Today I took the short train ride to Inari, to visit the shinto shrine there. I’m not religious, but I find temples and shrines interesting, They can be built in the most extraordinary places. Totally awe-inspiring on occasion. Today I chose Inari, because it is so close to Kyoto where I am based. I haven’t managed to get there on my previous 4 visits, so today was my chance. There a lot of people getting off the train and the temple platform, and even more already there. The entrance is very crowded, especially for a Monday, weekday.

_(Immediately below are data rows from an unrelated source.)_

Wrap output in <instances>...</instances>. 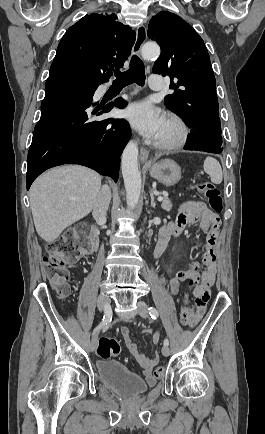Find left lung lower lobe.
Here are the masks:
<instances>
[{
	"instance_id": "1",
	"label": "left lung lower lobe",
	"mask_w": 265,
	"mask_h": 434,
	"mask_svg": "<svg viewBox=\"0 0 265 434\" xmlns=\"http://www.w3.org/2000/svg\"><path fill=\"white\" fill-rule=\"evenodd\" d=\"M184 149L218 154L223 151L222 137L206 136L194 130L188 135Z\"/></svg>"
}]
</instances>
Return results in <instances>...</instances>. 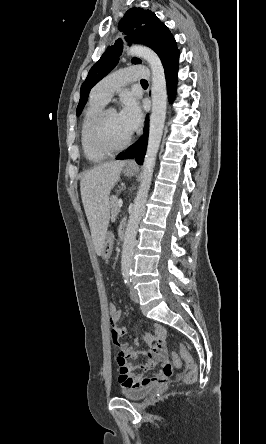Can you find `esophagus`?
Segmentation results:
<instances>
[{"mask_svg":"<svg viewBox=\"0 0 266 444\" xmlns=\"http://www.w3.org/2000/svg\"><path fill=\"white\" fill-rule=\"evenodd\" d=\"M128 166L135 167L136 165H135L134 162H129V163H128Z\"/></svg>","mask_w":266,"mask_h":444,"instance_id":"34e87169","label":"esophagus"}]
</instances>
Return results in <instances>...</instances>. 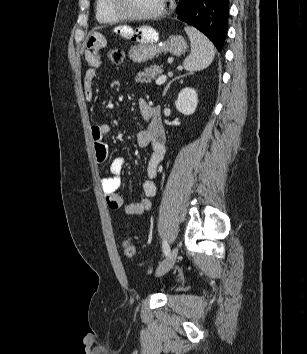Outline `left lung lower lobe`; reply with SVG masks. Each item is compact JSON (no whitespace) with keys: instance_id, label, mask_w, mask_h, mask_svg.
I'll use <instances>...</instances> for the list:
<instances>
[{"instance_id":"1","label":"left lung lower lobe","mask_w":307,"mask_h":354,"mask_svg":"<svg viewBox=\"0 0 307 354\" xmlns=\"http://www.w3.org/2000/svg\"><path fill=\"white\" fill-rule=\"evenodd\" d=\"M178 19L196 27L221 51L228 29L229 0H179Z\"/></svg>"}]
</instances>
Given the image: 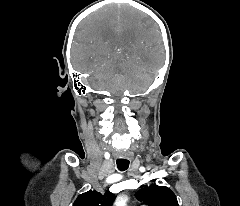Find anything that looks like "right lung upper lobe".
<instances>
[{
	"label": "right lung upper lobe",
	"mask_w": 240,
	"mask_h": 206,
	"mask_svg": "<svg viewBox=\"0 0 240 206\" xmlns=\"http://www.w3.org/2000/svg\"><path fill=\"white\" fill-rule=\"evenodd\" d=\"M115 195L109 191L101 194L97 191H88L77 197L73 206H112Z\"/></svg>",
	"instance_id": "right-lung-upper-lobe-1"
}]
</instances>
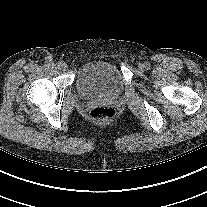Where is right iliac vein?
Wrapping results in <instances>:
<instances>
[{"mask_svg": "<svg viewBox=\"0 0 207 207\" xmlns=\"http://www.w3.org/2000/svg\"><path fill=\"white\" fill-rule=\"evenodd\" d=\"M67 68H68V65L65 62H63L62 65L60 66V69L64 71L67 70Z\"/></svg>", "mask_w": 207, "mask_h": 207, "instance_id": "1", "label": "right iliac vein"}]
</instances>
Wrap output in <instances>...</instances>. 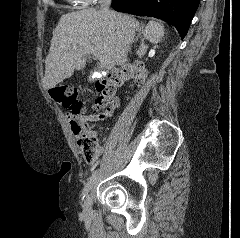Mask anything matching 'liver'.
Masks as SVG:
<instances>
[{
	"mask_svg": "<svg viewBox=\"0 0 240 238\" xmlns=\"http://www.w3.org/2000/svg\"><path fill=\"white\" fill-rule=\"evenodd\" d=\"M138 28L139 22L129 15L107 16L92 8L62 15L45 60L44 87L53 88L75 69L83 70L90 59L88 47L97 48L113 65H123L130 49L128 36Z\"/></svg>",
	"mask_w": 240,
	"mask_h": 238,
	"instance_id": "6515ba94",
	"label": "liver"
}]
</instances>
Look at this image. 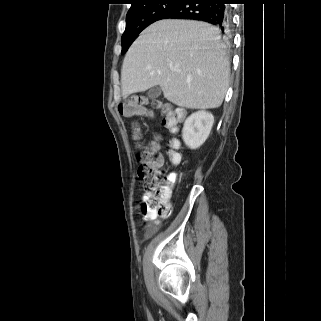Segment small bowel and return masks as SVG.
I'll list each match as a JSON object with an SVG mask.
<instances>
[{"mask_svg":"<svg viewBox=\"0 0 321 321\" xmlns=\"http://www.w3.org/2000/svg\"><path fill=\"white\" fill-rule=\"evenodd\" d=\"M161 159L163 160V156L161 154H159ZM168 181L170 183L171 186H173L176 181H177V176L176 174L174 173H171L169 176H168ZM146 198V195L144 194L142 196V200ZM144 220L145 221H149L151 222L152 224H148L147 225V229H148V232H154L155 231V228L156 226L159 224V220L156 218V217H144Z\"/></svg>","mask_w":321,"mask_h":321,"instance_id":"1","label":"small bowel"}]
</instances>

I’m informed by the very helpful staff of the temple, who have set up a table marked ‘English Information’, that has my attention straight away. They tell me that nearly all the signage is in Japanese, so I should take this piece of paper, written in English to help me navigate the site. I am grateful for this small courtesy, It helps to have some sort of directional guide. They also tell me that it takes about 2 hours to do the full climb up to the top of the hill. Hopefully climbing down is faster. This is some sort of test for the devout, so that counts me out already, but I’m up for it, just for the experience.
I set off along with the multitudes. We have to thin out a little to allow us all to pass through the first gate. We are all shoulder to shoulder as we pass the various early stages of the walk. Soon the path divides into two, one up on the left and the other for returning pilgrims on the right. These paths are noticeably narrower, so we thin out a little more. We emerge. into a cleared space and then start the climb. Don’t know how many steps there are, as I can’t read the signage. At the Moro Temple near Nara, not that far from here, they told us that there were 700 steps, more or less straight up the mountain. I could believe it.

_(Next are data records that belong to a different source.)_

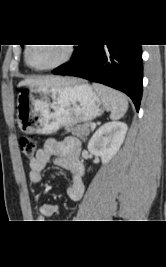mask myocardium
I'll list each match as a JSON object with an SVG mask.
<instances>
[{
    "label": "myocardium",
    "mask_w": 166,
    "mask_h": 267,
    "mask_svg": "<svg viewBox=\"0 0 166 267\" xmlns=\"http://www.w3.org/2000/svg\"><path fill=\"white\" fill-rule=\"evenodd\" d=\"M32 45H34V44H28L25 47V50H24V61H25L26 65H27V67H29L31 70L37 71V72L50 71V70H53V69H56L58 67L63 66L64 64H66L71 59V57H72V55L74 53V48H73V46H71V44H64L65 45L64 46L65 47V55L60 61H58L55 64H52V65H49V66H45V67H34L29 63V59H28L29 51H30V48L32 47Z\"/></svg>",
    "instance_id": "1"
}]
</instances>
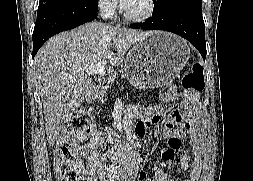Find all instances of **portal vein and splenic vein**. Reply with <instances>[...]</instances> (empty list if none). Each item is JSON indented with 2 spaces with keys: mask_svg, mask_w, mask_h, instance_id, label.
Segmentation results:
<instances>
[{
  "mask_svg": "<svg viewBox=\"0 0 253 181\" xmlns=\"http://www.w3.org/2000/svg\"><path fill=\"white\" fill-rule=\"evenodd\" d=\"M107 60H101L96 64H91L86 66L85 73L86 75H94L97 74L101 77H105L108 74V70L106 69Z\"/></svg>",
  "mask_w": 253,
  "mask_h": 181,
  "instance_id": "portal-vein-and-splenic-vein-1",
  "label": "portal vein and splenic vein"
}]
</instances>
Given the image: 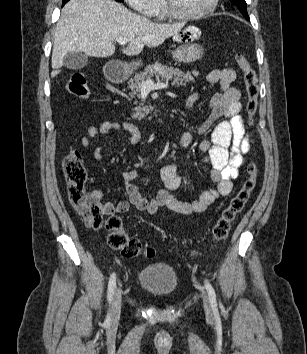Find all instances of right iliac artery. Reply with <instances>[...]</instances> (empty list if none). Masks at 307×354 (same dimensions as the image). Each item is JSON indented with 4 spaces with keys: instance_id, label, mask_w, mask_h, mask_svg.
<instances>
[{
    "instance_id": "obj_1",
    "label": "right iliac artery",
    "mask_w": 307,
    "mask_h": 354,
    "mask_svg": "<svg viewBox=\"0 0 307 354\" xmlns=\"http://www.w3.org/2000/svg\"><path fill=\"white\" fill-rule=\"evenodd\" d=\"M115 288H116V274L113 273V274H111V276L109 278V284H108L107 298H108L109 303H111V301H112ZM106 321L107 322L110 321V313H108Z\"/></svg>"
}]
</instances>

Here, it’s a little different we wind and wander around the hill for a couple of kilometres. It’s only a gentle climb at first, but soon gets serious, then steeper. Luckily there are small places to stop and spend money on iced tea, ice cream and even meals. There is no charge to visit this shrine, but there is a lot of money changing hands at each of the half-dozen way stations. I have brought my own bottle of water, but it is soon gone. It’s a hot day, 30oC and swelteringly humid with it. I’m soon dripping in sweat. Even if I’m not religious, a walk like this is probably good for me. Not so for a lady ahead, who takes a fall and has to be carried out on a stretcher by the rescue squad. They passed us running up the stairs half an hour ago. I’m full of admiration for these guys. They are so fit.

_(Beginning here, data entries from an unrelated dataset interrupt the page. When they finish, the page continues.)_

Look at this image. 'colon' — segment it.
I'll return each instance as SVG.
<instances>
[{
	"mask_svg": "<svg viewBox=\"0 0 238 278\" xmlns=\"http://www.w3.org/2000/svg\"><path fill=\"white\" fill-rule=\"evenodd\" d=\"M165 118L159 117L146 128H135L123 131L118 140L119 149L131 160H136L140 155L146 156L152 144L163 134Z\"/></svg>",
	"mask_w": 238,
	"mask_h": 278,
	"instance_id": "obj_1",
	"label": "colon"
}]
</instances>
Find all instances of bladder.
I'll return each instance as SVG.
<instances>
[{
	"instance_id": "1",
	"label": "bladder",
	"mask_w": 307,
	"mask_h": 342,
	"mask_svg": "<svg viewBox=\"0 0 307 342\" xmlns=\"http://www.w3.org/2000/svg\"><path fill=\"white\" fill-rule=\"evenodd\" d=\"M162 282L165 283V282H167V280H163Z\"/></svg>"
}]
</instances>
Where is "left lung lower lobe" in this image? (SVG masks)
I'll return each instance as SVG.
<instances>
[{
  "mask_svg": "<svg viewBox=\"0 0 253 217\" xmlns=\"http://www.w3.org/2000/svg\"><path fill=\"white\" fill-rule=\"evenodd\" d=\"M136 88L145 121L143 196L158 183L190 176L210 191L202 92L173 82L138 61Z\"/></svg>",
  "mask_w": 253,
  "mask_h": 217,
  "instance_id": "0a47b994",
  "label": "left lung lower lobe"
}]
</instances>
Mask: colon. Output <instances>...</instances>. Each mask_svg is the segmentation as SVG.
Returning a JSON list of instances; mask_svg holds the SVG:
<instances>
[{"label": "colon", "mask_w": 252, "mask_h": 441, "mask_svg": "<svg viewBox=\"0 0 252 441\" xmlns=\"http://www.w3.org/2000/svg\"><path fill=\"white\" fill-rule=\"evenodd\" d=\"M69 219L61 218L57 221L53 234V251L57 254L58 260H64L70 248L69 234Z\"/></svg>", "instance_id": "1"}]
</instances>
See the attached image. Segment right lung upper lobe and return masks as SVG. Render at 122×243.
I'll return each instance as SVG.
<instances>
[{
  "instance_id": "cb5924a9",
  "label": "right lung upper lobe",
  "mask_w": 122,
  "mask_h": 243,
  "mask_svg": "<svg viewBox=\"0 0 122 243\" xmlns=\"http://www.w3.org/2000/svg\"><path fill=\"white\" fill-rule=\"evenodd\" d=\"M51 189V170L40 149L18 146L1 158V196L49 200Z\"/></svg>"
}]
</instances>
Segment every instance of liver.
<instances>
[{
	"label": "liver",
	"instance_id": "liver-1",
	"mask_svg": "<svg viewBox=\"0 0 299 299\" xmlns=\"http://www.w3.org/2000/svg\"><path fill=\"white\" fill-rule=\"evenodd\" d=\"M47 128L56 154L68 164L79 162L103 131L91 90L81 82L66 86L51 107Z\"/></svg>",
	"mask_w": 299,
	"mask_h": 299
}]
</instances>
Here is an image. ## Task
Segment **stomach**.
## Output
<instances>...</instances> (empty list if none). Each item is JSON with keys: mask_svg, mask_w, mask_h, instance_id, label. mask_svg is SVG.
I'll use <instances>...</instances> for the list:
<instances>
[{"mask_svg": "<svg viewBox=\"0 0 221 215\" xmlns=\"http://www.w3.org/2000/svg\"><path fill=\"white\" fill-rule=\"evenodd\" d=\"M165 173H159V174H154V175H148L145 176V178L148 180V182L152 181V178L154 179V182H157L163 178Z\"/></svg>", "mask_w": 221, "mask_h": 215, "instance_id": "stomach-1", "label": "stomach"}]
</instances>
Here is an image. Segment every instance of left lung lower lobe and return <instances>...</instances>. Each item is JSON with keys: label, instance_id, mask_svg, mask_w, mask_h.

It crosses my mind that if the walk is 4 km and with all the twists and turns and wriggles in the path, it is probably more than that, then there is the fact that we are also undulating and always climbing, then the 4 ks on the 2D map might be 5 k on the ground? it then strikes me that each step would be 50 cm. normally, but since we are climbing stairs for a lot of the time, perhaps my steps are only 200 mm to 300mm. for some of the time. Maybe I will take as many as 12 to 15,000 steps to do the full circuit? Maybe not, but it’s this sort of thing that goes through a person’s mind as he walks/climbs for and hour or two.
I eventually reach the top. Inari is the patron of manufacturing, so I can claim that I’ve made it!
The crown of the hill is a series of graveyards or cemeteries. It’s a long way to go to die and there have been times during the ascent when that possibility has crossed my mind. So what did I find there?
Nothing!
A good view, a slight breeze. Some marketing. Is nowhere sacred?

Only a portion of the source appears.